Le montage est plutôt lent, insistant sur les techniques d’approche psychologique du prédateur.

Beaucoup de scènes ont lieu durant la vie nocturne, le personnage travaille le jour, et erre la nuit, le rythme posé du montage restitue aussi la dilatation de sa perception du temps.

 

Les décors restituent correctement l’époque, par ses lieux de débauche à la mode, ses grandes avenues inquiétantes à la nuit tombée, et ses petits appartements étriqués.

 

Les costumes font dans la reconstitution réaliste.

On voit les différences de classes sociales, les uniformes de la police montée, comme ceux de l’armée clandestine, la « Reichswehr noire »…

Le point le plus intéressant au sujet des costumes concerne notre anti-héros : en effet, force est de constater qu’une des influences du film est « Docteur Jekyll et Mister Hyde », mais dans une construction inversée, puisque l’humble ouvrier devient un tueur sanguinaire une fois qu’il est habillé en bourgeois ! 

 

Il n’y a pas vraiment d’effet spéciaux dans ce film, lorsque les meurtres ont lieu c’est toujours de loin, ce qui ne nécessite aucun maquillage.

 

Le casting est relativement efficace, personnellement j’ai trouvé que Marie France Pisier surjouait par moments, mais les seconds rôles sont plus crédibles (faisant la part belle à la gent féminine).

Le réalisateur a par contre trouvé comment interpréter parfaitement ce type passepartout avec une fêlure sous-jacente.

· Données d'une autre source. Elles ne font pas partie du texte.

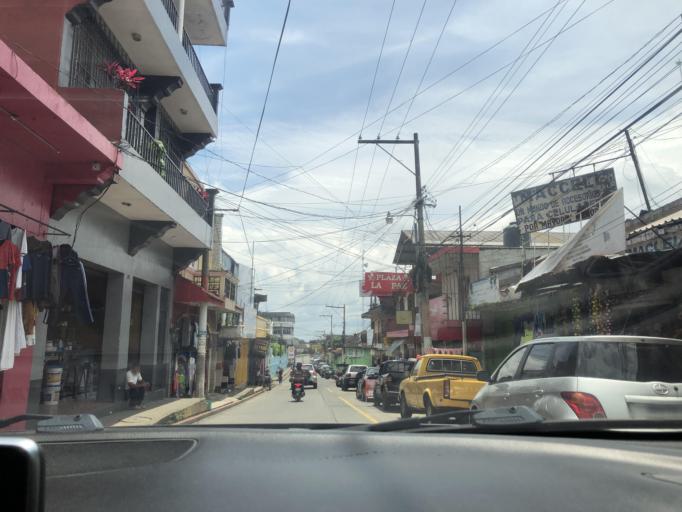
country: GT
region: Quetzaltenango
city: Coatepeque
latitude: 14.7032
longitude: -91.8635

Robert Hossein est quasiment mutique, rendant d’autant plus improbable le déferlement de violence de son personnage.

 

La bande originale signée par André Hossein, père du réalisateur et acteur principal de ce film, n’est pas toujours très adaptée aux ambiances glauques et tragiques de l’histoire.

Elle illustre mieux les atmosphères de la vie nocturne.

On y retrouve pour la première fois dans une interprétation de bande originale la chanteuse Pia Colombo.

 

En conclusion, il ne faut pas voir dans ce film un remake de « M le maudit », même s’il part de la même histoire vraie, il développe son propre récit, et sa propre description du contexte politique et social.

Sa photo magnifique, et son interprétation troublante mérite amplement le coup d’œil, même si son rythme est forcément un peu trop lent pour le public actuel.